2.3 Sample Administration

The national sample and the sample of targeted MSAs were administered separately during data collection for tracking purposes so that respective goals for both samples could be attained, respectively. The goal was to reach a minimum of 1,000 completed interviews for the national sample and a minimum of 500 for the sample of targeted MSAs and to achieve a 50 percent response rate for both samples. All the procedures for the national sample were followed for the sample of targeted MSAs. Since the questionnaires were the same for both the national sample and the sample of targeted MSAs, the interviews for both groups were conducted identically, but the files for the two samples were kept separately. After the data collection, the cases from the targeted MSAs in the national sample remained a part of the national sample. They were also combined with the original sample of targeted MSAs to achieve a larger sample size for the survey of targeted MSAs. The specific means for attaining the highest response rate possible, such as callbacks and refusal conversion, were the same for both samples.
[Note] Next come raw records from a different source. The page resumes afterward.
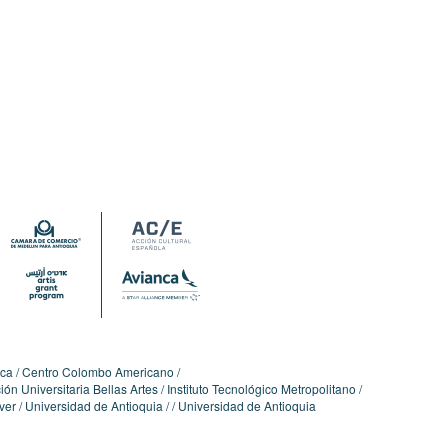
ica
Centro Colombo Americano
ón Universitaria Bellas Artes
Instituto Tecnológico Metropolitano
ver
Universidad de Antioquia
Universidad de Antioquia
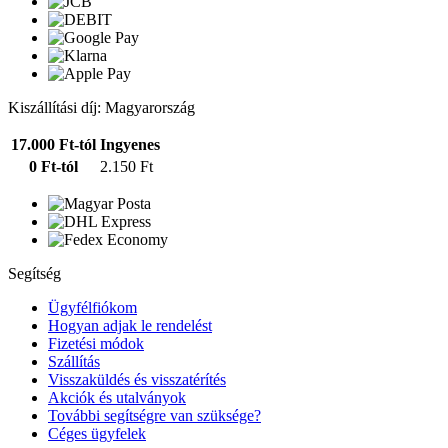
Kiszállítási díj: Magyarország
17.000 Ft-tól
Ingyenes
0 Ft-tól
2.150 Ft
Segítség
Ügyfélfiókom
Hogyan adjak le rendelést
Fizetési módok
Szállítás
Visszaküldés és visszatérítés
Akciók és utalványok
További segítségre van szüksége?
Céges ügyfelek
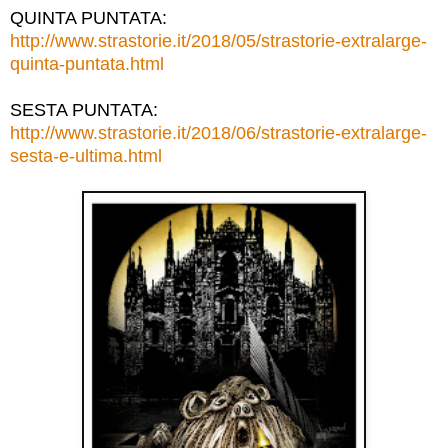
QUINTA PUNTATA:
http://www.strastorie.it/
2018/05/
strastorie-extralarge-
quint
a-puntata.html
SESTA PUNTATA:
http://www.strastorie.it/
2018/06/
strastorie-extralarge-
sesta
-e-ultima.html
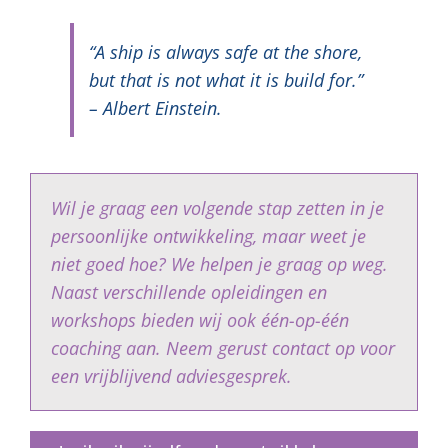
“A ship is always safe at the shore,
but that is not what it is build for.”
– Albert Einstein.
Wil je graag een volgende stap zetten in je
persoonlijke ontwikkeling, maar weet je
niet goed hoe? We helpen je graag op weg.
Naast verschillende opleidingen en
workshops bieden wij ook één-op-één
coaching aan. Neem gerust contact op voor
een vrijblijvend adviesgesprek.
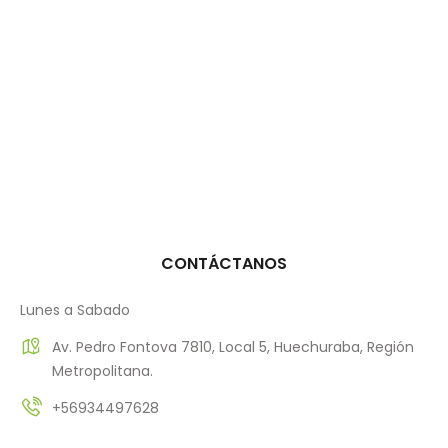
CONTÁCTANOS
Lunes a Sabado
Av. Pedro Fontova 7810, Local 5, Huechuraba, Región
Metropolitana.
+56934497628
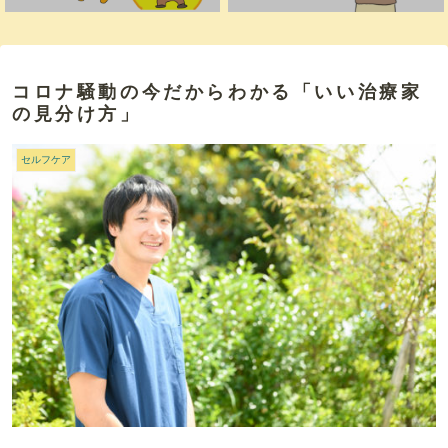
コロナ騒動の今だからわかる「いい治療家
の見分け方」
セルフケア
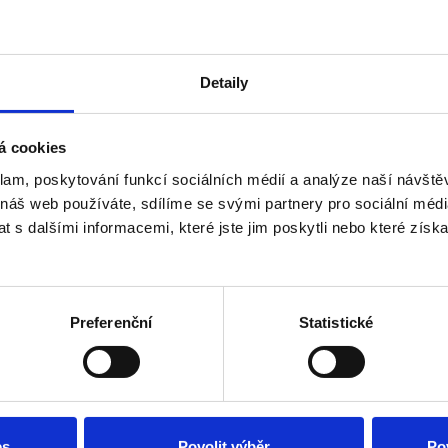
Detaily
á cookies
klam, poskytování funkcí sociálních médií a analýze naší návšt
 náš web používáte, sdílíme se svými partnery pro sociální média
 s dalšími informacemi, které jste jim poskytli nebo které získa
Preferenční
Statistické
es
Povolit výběr
Po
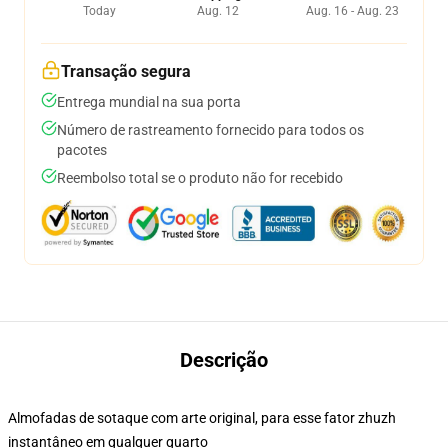
Today
Aug. 12
Aug. 16 - Aug. 23
Transação segura
Entrega mundial na sua porta
Número de rastreamento fornecido para todos os
pacotes
Reembolso total se o produto não for recebido
Descrição
Almofadas de sotaque com arte original, para esse fator zhuzh
instantâneo em qualquer quarto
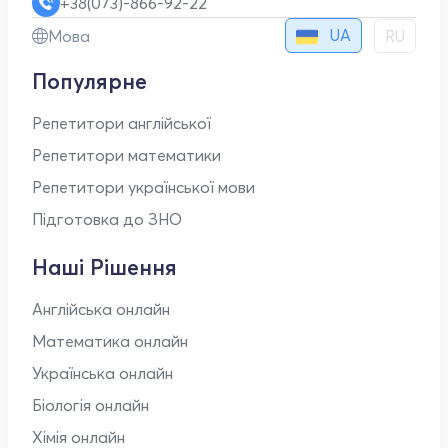
+38(073)-866-92-22
UA
Мова
RU
Популярне
Репетитори англійської
Репетитори математики
Репетитори української мови
Підготовка до ЗНО
Наші Рішення
Англійська онлайн
Математика онлайн
Українська онлайн
Біологія онлайн
Хімія онлайн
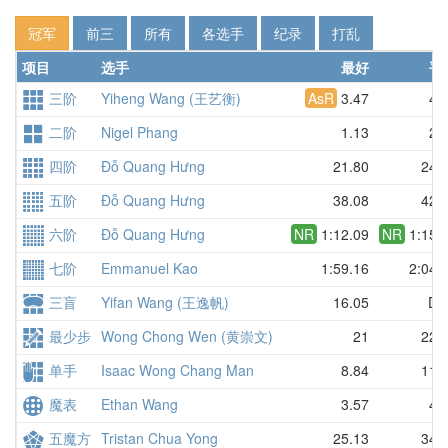
冠军
前三
所有
各选手
纪录
打乱
项目
选手
最好
平
三阶
Yiheng Wang (王艺衡)
AsR
3.47
4.
二阶
Nigel Phang
1.13
2.
四阶
Đỗ Quang Hưng
21.80
24.
五阶
Đỗ Quang Hưng
38.08
42.
六阶
Đỗ Quang Hưng
NR
1:12.09
NR
1:15.
七阶
Emmanuel Kao
1:59.16
2:04.
三盲
Yifan Wang (王逸帆)
16.05
DN
最少步
Wong Chong Wen (黄崇文)
21
22.
单手
Isaac Wong Chang Man
8.84
11.
魔表
Ethan Wang
3.57
4.
五魔方
Tristan Chua Yong
25.13
34.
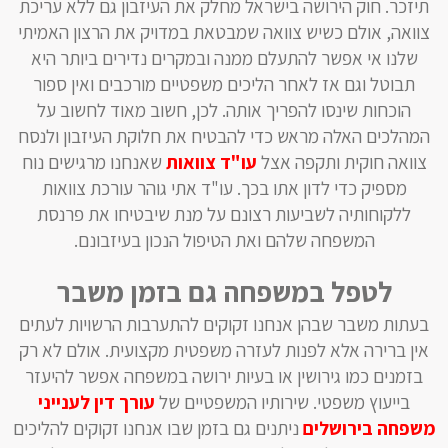
תיזכר. חוק הירושה בישראל מחלק את העיזבון גם ללא עריכת
צוואה, אולם כשיש צוואה שמבטאת במדויק את הרצון האמיתי
שלנו אי אפשר להתעלם ממנה ובמקרים נדירים ביותר היא
תבוטל וגם אז לאחר הליכים משפטיים מורכבים ואין ספור
הוכחות שינסו להפריך אותה. לכן, חשוב מאוד לחשוב על
המהלכים האלה מראש כדי להבטיח את חלוקת העיזבון ולנסח
צוואה חוקית ותקפה אצל
עו"ד צוואות
שאנחנו מרגישים נוח
מספיק כדי לדון אתו בכך. עו"ד אתי גוהר עורכת צוואות
ללקוחותיה לשביעות רצונם על מנת שיבטיחו את פרנסת
המשפחה שלהם ואת הטיפול הנכון בעיזבונם.
לטפל במשפחה גם בזמן משבר
בעתות משבר שבהן אנחנו זקוקים להתערבות הרשויות לעתים
אין ברירה אלא לפנות לעזרה משפטית מקצועית. אולם לא רק
בזמנים כמו גירושין או בעיות ירושה במשפחה אפשר להיעזר
בייעוץ משפטי. שירותיו המשפטיים של
עורך דין לענייני
משפחה בירושלים
ניתנים גם בזמן שבו אנחנו זקוקים להליכים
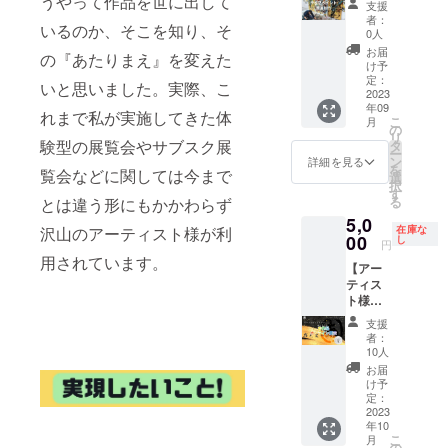
うやって作品を世に出して
支援
画作
名様限
ての所
者：
いるのか、そこを知り、そ
品）１
定 ラ
有権含
0人
点を制
イブペ
め譲渡
お届
の『あたりまえ』を変えた
作いた
イント
となり
け予
しま
による
ます。
定：
いと思いました。実際、こ
す！ 額
原画作
2023
※郵送期
年09
装は致
品１
間〜
れまで私が実施してきた体
こ
月
しませ
点！】
２ヶ月
の
リ
んので
こち
験型の展覧会やサブスク展
タ
ー
ご了承
ら、2名
ン
詳細を見る
を
覧会などに関しては今まで
くださ
様限定
選
択
いませ
となり
す
る
とは違う形にもかかわらず
会期終
ます お
5,0
了時に
礼の
在庫な
沢山のアーティスト様が利
メッ
メッ
00
し
円
セージ
セージ
用されています。
【アー
とお作
お手紙
ティス
品と作
と黒木
ト様限
品証明
拓実に
定
書を送
よるラ
支援
Plan！
付させ
イブペ
者：
あと
ていた
イント
10人
まっち
だきま
パ
お届
内でオ
す！
フォー
け予
ンライ
※10作品
マンス
定：
ン個展
2023
限定 ※
による
年10
開催】
お作品
本作品
こ
月
限定数
に関し
（原画
の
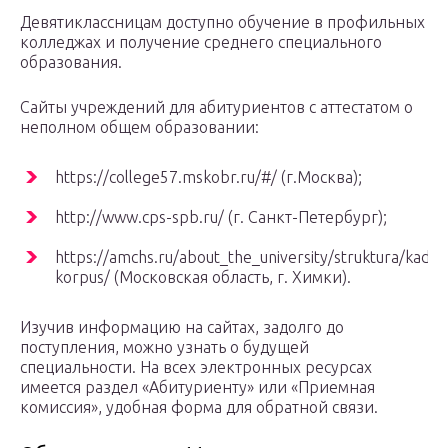
Девятиклассницам доступно обучение в профильных
колледжах и получение среднего специального
образования.
Cайты учреждений для абитуриентов с аттестатом о
неполном общем образовании:
https://college57.mskobr.ru/#/ (г.Москва);
http://www.cps-spb.ru/ (г. Санкт-Петербург);
https://amchs.ru/about_the_university/struktura/kadets
korpus/ (Московская область, г. Химки).
Изучив информацию на сайтах, задолго до
поступления, можно узнать о будущей
специальности. На всех электронных ресурсах
имеется раздел «Абитуриенту» или «Приемная
комиссия», удобная форма для обратной связи.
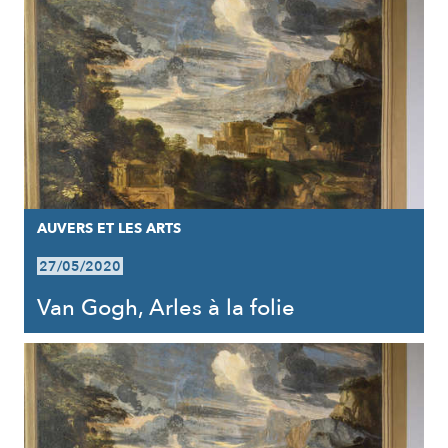
AUVERS ET LES ARTS
27/05/2020
Van Gogh, Arles à la folie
This is discussed in detail in the section on Data Collection (Section 5).

2.4 Precision of Estimates

The precision of estimated frequencies can be assessed by evaluating the width of the 95 percent confidence interval around the estimates. For this application, the confidence interval can be approximated for design purposes as follows:

Lowercase p subscript lowercase s plus or minus uppercase z subscript a divided by 2 times the square root of the variance of lowercase p subscript lowercase s where lowercase p subscript lowercase s is the estimated (sample) proportion and uppercase z is the 5 percent critical value of the normal distribution

Where:

ps is the estimated (sample) proportion;

Za/2 is the critical value of the normal distribution at α = 0. 05 significance level; and

Var(ps) is the variance of ps.

The calculation of the end points of the confidence interval can be rewritten as follows:

Lowercase p subscript lowercase s plus or minus uppercase z subscript a divided by 2 times the square root of outer left parenthesis lowercase p subscript lowercase s times inner left parenthesis 1 minus lowercase p subscript lowercase s inner right parenthesis divided by lowercase n outer right parenthesis where lowercase p subscript lowercase s is the estimated (sample) proportion, uppercase z is the 5 percent critical value of the normal distribution and lowercase n is the sample size

or

Lowercase p subscript lowercase s minus uppercase z subscript a divided by 2 times the square root of outer left parenthesis lowercase p subscript lowercase s times inner left parenthesis 1 minus lowercase p subscript lowercase s inner right parenthesis divided by lowercase n outer right parenthesis less than or equal to uppercase p less than or equal to lowercase p subscript lowercase s minus uppercase z subscript a divided by 2 times the square root of outer left parenthesis lowercase p subscript lowercase s times inner left parenthesis 1 minus lowercase p subscript lowercase s inner right parenthesis divided by lowercase n where lowercase p subscript lowercase s is the estimated sample proportion, uppercase z is the 5 percent critical value of the normal distribution, lowercase n is the sample size and uppercase p is the true population value of the proportion

Where:

P is the true population value of the proportion; and

n is the sample size.

Therefore, with a sample size of 1,082, ps = 50 percent and α = 0.05, the confidence interval range would be 47 ≤ P ≤ 53, approximately1.

1 This method of confidence interval calculation is conservative.